04. "What Paint and Why." National Lead Company; Chicago, IL; c.1904.

Like asbestos, the use of lead in common objects dates back thousands of years. A common and inexpensive metal, lead was long a highly desirable paint additive due to its high opacity, insolubility in water, resistance to moisture and ability to produce a wide variety of colors.
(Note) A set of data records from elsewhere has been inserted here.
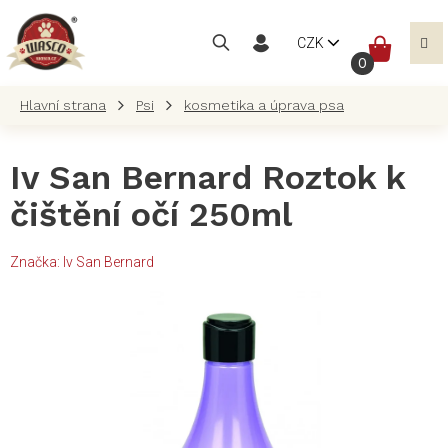
Přejít
na
NÁKUP
CZK
obsah
KOŠÍK
Psi
kosmetika a úprava psa
Iv San Bernard Roztok k
čištění očí 250ml
Značka:
Iv San Bernard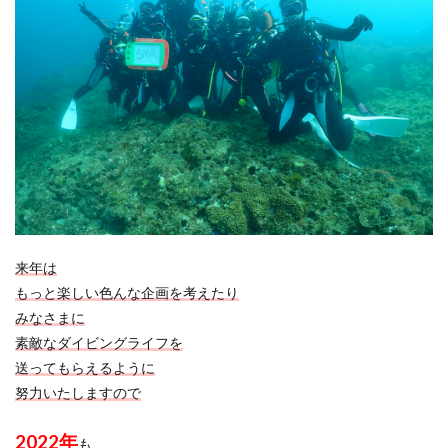
来年は
もっと楽しい色んな企画を考えたり
みなさまに
素敵なダイビングライフを
送ってもらえるように
努力いたしますので
2022年
も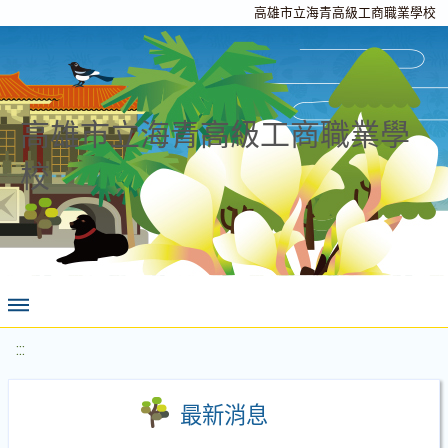
高雄市立海青高級工商職業學校
高雄市立海青高級工商職業學
校
:::
最新消息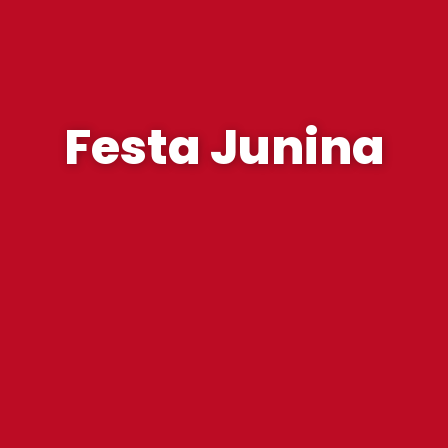
Festa Junina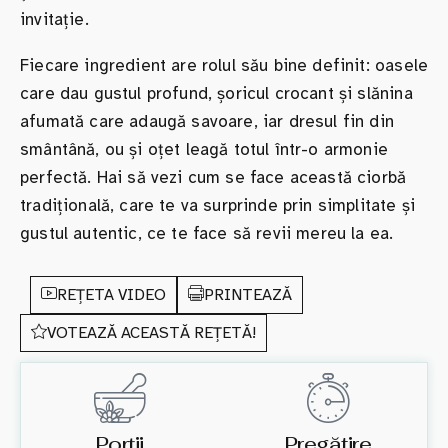
invitație.
Fiecare ingredient are rolul său bine definit: oasele
care dau gustul profund, șoricul crocant și slănina
afumată care adaugă savoare, iar dresul fin din
smântână, ou și oțet leagă totul într-o armonie
perfectă. Hai să vezi cum se face această ciorbă
tradițională, care te va surprinde prin simplitate și
gustul autentic, ce te face să revii mereu la ea.
REȚETA VIDEO
PRINTEAZĂ
VOTEAZĂ ACEASTĂ REȚETĂ!
Porții
Pregătire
As early as 1910, scientists were sounding the alarm on the deleterious effects of lead on the brain and central nervous system, though it was not until 1978 that lead-based paints were banned for use in housing within the U.S. Rather than being a case of simple regulatory failure or corporate strong-arm tactics, the social historian Christian Warren suggests instead that “the debate over lead paint regulation suggests a regulatory milieu far more culture bound than most analyses allow”5 in which all stakeholders accepted a known rish because “most Americans in 1910 agreed that...the best paints all contained lead.”6


5. Christian Warren, “Toxic Purity: The progressive era origins of America’s lead paint poisoning epidemic.” Business History Review, vol. 73, no. 4 (1999): 705.

6. Ibid.



"Tools of the Trade: 19th- and 20th-Century Architectural Trade Catalogs," Case 3, Ryerson & Burnham Libraries, August 4, 2015-October 12, 2015.